Date Published: October 16, 2015
Publisher: Public Library of Science
Author(s): Natalia Soriano-Sarabia, Nancie M. Archin, Rosalie Bateson, Noelle P. Dahl, Amanda M. Crooks, JoAnn D. Kuruc, Carolina Garrido, David M. Margolis, Guido Silvestri.
Eradication of HIV infection will require the identification of all cellular reservoirs that harbor latent infection. Despite low or lack of CD4 receptor expression on Vδ2 T cells, infection of these cells has previously been reported. We found that upregulation of the CD4 receptor may render primary Vδ2 cells target for HIV infection in vitro and we propose that HIV-induced immune activation may allow infection of γδ T cells in vivo. We assessed the presence of latent HIV infection by measurements of DNA and outgrowth assays within Vδ2 cells in 18 aviremic patients on long-standing antiretroviral therapy. In 14 patients we recovered latent but replication-competent HIV from highly purified Vδ2 cells demonstrating that peripheral Vδ2 T cells are a previously unrecognized reservoir in which latent HIV infection is unexpectedly frequent.
The infecting HIV genome integrates into host chromatin where, transcriptionally silent and unaffected by antiretroviral therapy (ART), it represents a major challenge towards efforts to eradicate infection . Virologic latency is defined as durable, quiescent infection from which replication-competent HIV can emerge after cell activation. To date, resting memory CD4+ T lymphocytes are the major cell type in which latency has been documented in vivo [2–5]. However, efforts to eradicate HIV infection require the identification of all potential cellular reservoirs and therefore, while conventional αβ T cells, which include resting memory CD4+ T cells, constitute the major subpopulation of T lymphocytes, the γδ T cell population merits study as a potentially important site of latent infection.

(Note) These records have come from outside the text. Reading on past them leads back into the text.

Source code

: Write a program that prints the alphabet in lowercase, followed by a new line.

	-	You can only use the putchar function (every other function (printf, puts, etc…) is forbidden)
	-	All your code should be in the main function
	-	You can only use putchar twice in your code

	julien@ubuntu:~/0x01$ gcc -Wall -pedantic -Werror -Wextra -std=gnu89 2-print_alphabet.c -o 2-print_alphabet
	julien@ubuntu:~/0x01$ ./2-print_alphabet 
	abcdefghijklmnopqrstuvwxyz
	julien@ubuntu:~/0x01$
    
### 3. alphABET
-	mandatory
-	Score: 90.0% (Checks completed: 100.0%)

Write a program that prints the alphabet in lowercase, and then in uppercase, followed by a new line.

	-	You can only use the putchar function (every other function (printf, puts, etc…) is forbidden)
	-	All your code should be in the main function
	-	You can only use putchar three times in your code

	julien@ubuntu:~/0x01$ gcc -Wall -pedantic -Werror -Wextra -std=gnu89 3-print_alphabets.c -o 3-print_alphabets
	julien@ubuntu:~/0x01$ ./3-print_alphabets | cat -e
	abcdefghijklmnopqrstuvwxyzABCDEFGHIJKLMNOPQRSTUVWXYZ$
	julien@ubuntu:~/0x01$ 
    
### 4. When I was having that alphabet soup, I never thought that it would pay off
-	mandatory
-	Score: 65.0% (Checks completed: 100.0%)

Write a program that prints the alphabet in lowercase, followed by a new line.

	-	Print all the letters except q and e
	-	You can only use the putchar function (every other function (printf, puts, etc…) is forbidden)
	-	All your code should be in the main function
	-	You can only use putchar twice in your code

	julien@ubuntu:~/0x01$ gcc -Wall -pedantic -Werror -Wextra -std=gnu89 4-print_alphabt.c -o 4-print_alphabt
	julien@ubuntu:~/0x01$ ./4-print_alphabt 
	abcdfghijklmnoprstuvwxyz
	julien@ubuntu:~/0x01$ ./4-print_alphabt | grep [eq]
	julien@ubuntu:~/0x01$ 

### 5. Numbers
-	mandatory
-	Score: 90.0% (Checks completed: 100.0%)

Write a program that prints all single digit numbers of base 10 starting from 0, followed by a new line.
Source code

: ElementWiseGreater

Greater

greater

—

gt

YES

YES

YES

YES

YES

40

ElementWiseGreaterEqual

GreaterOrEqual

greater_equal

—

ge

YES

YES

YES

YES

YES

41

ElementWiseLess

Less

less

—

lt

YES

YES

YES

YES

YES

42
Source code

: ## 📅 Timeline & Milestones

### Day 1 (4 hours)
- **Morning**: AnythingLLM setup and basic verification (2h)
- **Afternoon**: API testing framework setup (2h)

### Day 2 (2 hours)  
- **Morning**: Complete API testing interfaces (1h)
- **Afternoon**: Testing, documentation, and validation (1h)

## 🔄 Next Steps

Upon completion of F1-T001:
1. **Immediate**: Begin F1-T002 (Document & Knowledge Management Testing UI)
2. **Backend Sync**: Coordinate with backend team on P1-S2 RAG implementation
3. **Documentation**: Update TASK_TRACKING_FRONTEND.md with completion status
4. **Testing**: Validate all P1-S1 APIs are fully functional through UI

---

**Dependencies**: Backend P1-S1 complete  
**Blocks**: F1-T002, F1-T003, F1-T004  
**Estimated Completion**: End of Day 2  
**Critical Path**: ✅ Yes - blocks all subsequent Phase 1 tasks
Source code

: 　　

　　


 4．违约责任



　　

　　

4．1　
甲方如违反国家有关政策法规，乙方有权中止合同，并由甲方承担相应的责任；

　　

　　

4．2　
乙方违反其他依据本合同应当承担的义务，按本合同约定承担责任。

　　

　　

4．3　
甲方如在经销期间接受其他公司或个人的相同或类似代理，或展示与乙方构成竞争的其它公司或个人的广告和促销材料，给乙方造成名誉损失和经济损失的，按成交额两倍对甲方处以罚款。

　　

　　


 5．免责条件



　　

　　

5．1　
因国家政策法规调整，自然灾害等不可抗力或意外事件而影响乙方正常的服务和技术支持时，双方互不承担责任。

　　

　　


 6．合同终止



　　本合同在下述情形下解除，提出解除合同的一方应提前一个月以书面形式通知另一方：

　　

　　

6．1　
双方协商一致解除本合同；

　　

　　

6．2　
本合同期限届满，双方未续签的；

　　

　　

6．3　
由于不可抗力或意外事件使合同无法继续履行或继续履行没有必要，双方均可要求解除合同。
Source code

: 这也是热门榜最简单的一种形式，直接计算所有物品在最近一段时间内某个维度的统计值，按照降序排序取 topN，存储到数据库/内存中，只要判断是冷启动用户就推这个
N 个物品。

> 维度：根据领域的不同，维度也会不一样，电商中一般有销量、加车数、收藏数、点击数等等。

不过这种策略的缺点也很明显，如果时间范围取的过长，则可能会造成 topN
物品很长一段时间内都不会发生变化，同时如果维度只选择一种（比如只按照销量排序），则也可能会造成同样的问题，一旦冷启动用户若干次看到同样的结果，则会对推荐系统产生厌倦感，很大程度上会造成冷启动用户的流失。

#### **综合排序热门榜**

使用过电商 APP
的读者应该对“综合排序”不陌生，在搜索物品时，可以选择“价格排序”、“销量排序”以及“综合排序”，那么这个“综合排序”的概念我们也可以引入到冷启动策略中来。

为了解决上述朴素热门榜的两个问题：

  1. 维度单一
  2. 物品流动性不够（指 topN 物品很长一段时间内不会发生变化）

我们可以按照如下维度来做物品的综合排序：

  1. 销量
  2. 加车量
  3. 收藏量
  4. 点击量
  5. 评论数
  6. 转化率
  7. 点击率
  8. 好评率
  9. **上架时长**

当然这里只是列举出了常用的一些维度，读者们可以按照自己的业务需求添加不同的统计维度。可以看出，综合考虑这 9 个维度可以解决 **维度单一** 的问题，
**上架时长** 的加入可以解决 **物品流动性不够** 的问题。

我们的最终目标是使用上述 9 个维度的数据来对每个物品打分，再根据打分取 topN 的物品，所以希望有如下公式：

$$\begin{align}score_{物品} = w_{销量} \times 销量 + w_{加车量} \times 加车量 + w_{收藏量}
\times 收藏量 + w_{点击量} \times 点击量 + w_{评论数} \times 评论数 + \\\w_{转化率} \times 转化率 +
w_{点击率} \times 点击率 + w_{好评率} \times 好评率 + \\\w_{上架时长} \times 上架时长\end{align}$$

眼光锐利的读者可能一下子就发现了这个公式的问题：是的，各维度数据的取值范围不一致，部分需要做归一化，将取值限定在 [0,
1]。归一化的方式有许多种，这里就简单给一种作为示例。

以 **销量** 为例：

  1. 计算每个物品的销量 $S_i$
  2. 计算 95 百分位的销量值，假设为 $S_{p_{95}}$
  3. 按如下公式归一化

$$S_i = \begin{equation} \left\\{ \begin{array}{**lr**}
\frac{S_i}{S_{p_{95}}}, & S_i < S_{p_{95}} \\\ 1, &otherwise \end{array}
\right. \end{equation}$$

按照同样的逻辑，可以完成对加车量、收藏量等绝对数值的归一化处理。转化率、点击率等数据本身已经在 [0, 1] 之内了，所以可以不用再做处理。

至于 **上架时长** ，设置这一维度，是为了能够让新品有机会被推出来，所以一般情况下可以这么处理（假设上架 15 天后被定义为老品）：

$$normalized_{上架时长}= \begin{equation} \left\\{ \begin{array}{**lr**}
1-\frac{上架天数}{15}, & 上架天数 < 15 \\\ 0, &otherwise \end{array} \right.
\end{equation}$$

We have discovered that peripheral resting Vγ9Vδ2 cells can act as a cellular reservoir of persistent, latent HIV infection. Using a gold-standard coculture assay that defines the presence of latent infection, we find that the frequency of replication-competent virus in these cells is substantial, with virus recovered in as few as 5000 Vδ2 T cells that lack activation markers. This unexpected finding is supported by the detection of HIV DNA within this cell population, implying that at least a fraction of the HIV DNA detected within Vδ2 cells represents replication-competent virus.